*** Exercise text ***
We’re extremely proud of our “excellent” customer service rating from STELLAService.  It feels great to be counted among the web’s stars!

Lunchsense Approved by Green America
Jul 28th, 2011 by Chris

You Decide - Two-Way Street Sign

Doing business without the benefit of eye-contact or a firm handshake requires a certain leap of faith.  Today’s international, web-based marketplace has created exciting opportunities for consumers and entrepreneurs alike, but who can you trust?  More and more online shoppers are learning to read the signs—looking for badges, seals or logos that indicate a product or service meets the specific standards of a respected accreditation authority.  Now, Lunchsense is proud to announce: we’ve been awarded the Green America Seal of Approval!  This widely recognized trustmark assures conscientious consumers that we are a socially and environmentally responsible business.

GreenBusinessSealofApprovalPMS370--updatedFINAL2010

Green America is a non-profit membership organization concerned with the promotion of ethical consumerism.  The group, originally called Co-Op America, formed in 1982 to “create an economy that works for people and the planet.”  A few of the projects they actively support include:

Green America (along with Global Exchange) has hosted the Green Festival for the last three years, and they also publish the National Green Pages.  This directory links values-driven consumers with like-minded, “Green” businesses in an effort to keep dollars working on the side of good.

Prospective members of Green America’s Green Business Network undergo a rigorous screening process before they receive the Seal of Approval and gain their listing in the Green Pages.

Qualifying businesses must demonstrate that they:

  • Actively use their business as tools for positive social change;
  • Run “values-driven” enterprises that operate according to principles of social justice and environmental sustainability;
  • Are socially and environmentally responsible in the way they source, manufacture, and market their products and run their offices and factories;
  • Are committed to developing and employing extraordinary practices that benefit workers, customers, communities, and the environment; and
  • Are holistic, intentional, and transparent in their approach to social/environmental responsibility.
*** Provided information ***
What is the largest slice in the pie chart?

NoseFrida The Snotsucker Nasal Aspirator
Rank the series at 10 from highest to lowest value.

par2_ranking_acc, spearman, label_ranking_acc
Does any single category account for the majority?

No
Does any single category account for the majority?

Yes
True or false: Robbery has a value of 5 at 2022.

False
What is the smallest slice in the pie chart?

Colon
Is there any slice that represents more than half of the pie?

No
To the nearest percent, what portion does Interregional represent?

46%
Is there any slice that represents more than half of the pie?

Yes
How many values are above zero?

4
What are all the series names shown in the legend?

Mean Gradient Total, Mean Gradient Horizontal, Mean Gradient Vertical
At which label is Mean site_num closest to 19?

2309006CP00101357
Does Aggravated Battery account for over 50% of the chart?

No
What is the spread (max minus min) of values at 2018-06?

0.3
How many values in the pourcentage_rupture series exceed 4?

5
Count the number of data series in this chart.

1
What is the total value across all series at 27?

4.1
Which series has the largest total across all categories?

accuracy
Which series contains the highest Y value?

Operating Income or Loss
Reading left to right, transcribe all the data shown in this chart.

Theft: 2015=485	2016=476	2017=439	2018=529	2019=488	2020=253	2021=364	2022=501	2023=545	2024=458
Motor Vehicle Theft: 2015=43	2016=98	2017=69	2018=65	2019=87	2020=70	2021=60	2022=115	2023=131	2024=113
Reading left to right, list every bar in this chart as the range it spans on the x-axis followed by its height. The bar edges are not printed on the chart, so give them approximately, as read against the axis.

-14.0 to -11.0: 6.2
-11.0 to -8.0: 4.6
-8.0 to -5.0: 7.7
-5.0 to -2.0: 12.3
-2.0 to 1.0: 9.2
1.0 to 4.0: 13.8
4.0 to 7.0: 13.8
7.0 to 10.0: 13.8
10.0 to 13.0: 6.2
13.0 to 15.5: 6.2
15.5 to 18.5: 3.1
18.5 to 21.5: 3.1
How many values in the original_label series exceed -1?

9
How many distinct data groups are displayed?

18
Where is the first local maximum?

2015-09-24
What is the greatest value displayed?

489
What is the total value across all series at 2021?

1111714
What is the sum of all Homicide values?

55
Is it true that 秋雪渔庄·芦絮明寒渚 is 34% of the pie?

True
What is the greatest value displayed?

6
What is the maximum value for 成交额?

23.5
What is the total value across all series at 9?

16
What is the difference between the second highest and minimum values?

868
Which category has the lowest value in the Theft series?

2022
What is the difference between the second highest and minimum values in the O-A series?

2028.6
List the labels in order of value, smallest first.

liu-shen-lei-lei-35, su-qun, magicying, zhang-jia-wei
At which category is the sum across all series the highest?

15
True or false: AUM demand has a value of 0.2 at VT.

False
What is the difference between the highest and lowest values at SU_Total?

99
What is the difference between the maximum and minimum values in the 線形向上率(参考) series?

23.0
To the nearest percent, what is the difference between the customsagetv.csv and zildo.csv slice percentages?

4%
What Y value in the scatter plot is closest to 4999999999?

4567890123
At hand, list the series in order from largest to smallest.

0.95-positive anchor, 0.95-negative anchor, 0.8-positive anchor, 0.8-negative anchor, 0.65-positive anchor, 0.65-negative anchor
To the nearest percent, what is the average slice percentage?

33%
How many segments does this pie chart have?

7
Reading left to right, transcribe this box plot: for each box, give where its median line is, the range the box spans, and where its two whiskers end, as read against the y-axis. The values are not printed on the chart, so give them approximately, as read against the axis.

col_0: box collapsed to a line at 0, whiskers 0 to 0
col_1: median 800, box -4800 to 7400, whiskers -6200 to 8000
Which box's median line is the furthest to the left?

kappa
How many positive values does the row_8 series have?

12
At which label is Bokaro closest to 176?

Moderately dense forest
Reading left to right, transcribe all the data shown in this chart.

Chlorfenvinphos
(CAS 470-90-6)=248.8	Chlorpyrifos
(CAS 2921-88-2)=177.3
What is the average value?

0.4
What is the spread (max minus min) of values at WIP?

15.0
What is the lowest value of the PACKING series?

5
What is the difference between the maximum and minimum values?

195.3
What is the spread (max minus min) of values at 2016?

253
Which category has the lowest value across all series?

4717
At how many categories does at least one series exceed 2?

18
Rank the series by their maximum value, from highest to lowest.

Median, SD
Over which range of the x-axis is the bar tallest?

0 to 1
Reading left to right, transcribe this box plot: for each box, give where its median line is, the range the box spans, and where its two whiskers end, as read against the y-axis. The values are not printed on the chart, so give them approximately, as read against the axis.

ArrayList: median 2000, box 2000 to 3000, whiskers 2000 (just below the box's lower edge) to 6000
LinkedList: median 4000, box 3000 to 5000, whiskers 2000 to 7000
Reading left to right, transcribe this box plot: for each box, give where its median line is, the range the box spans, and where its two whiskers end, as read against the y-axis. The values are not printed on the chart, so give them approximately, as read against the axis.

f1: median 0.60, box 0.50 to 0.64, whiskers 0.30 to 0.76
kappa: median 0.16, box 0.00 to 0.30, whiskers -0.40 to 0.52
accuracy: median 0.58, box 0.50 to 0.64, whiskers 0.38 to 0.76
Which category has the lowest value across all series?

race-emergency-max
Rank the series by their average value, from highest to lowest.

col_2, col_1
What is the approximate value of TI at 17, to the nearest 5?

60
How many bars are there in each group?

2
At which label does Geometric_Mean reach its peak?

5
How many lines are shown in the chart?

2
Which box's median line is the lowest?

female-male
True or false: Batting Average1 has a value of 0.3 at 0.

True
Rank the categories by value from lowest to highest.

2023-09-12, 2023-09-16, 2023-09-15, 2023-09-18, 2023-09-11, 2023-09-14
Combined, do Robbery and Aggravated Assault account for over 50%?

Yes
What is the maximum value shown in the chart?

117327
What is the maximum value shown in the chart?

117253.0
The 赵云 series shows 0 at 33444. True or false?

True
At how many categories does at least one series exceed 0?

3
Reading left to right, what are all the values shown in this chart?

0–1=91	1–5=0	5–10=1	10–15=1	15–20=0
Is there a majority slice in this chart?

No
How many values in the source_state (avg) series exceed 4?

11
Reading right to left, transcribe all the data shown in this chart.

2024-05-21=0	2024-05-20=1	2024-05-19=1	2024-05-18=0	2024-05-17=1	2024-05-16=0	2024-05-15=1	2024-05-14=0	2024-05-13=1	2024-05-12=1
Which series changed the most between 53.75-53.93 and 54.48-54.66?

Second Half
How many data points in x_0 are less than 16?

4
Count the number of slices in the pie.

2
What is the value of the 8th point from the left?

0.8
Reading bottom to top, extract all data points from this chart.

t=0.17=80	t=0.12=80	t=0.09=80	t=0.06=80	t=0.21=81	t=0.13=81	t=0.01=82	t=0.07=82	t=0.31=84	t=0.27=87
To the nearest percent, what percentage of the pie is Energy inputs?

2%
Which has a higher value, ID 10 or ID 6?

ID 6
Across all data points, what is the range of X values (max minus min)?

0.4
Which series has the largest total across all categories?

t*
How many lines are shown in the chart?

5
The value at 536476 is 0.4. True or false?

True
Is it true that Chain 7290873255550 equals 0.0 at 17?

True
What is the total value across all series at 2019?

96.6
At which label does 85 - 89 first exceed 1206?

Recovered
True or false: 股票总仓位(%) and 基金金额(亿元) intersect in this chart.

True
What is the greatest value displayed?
***
[Exercise]
Continue the post about Lunchsense earning the Green America Seal of Approval, starting after its final item.

[Result]
We thought, “That sounds like us,” and Lunchsense submitted the extensive application, detailing not only our own company’s practices, policies and principles, but also everything we knew about our vendors.  Green America next conducted a follow-up interview with Lunchsense founder and president, Nancy Myers.  They offered a few final recommendations, and after a favorable evaluation, we received their Seal of Approval.

Lunchsense has always been concerned about the earth, sustainability and improved living.  Our mission, “changing the way people think about lunch,” plainly states our focus on innovation—change.  “There’s got to be a better way!” was the impulse that launched Lunchsense.

Lunchsense practices complete openness regarding the choices we make in constructing and marketing our product.  We stand behind our combination of reliable performance, practicality and sustainability.  We sincerely believe Lunchsense offers a decided improvement over comparable alternatives.  As far as the fair trade, sweatshop, and industrial waste issues go, we actively support efforts to combat these social injustices.  We periodically use our FaceBook page, and this blog space to promote these interests.  Simply put, we care.

Our involvement with the Green Business Network is another opportunity to tell you about Lunchsense—who some of our friends are, and how we do business.  We want to help people get to know us better, because great minds think alike!  And, who wouldn’t shop at a groovy, green, progressive place rather than a pollution-spewing, profits-at-any-cost sweatshop, if given the choice?  It makes sense to read the signs.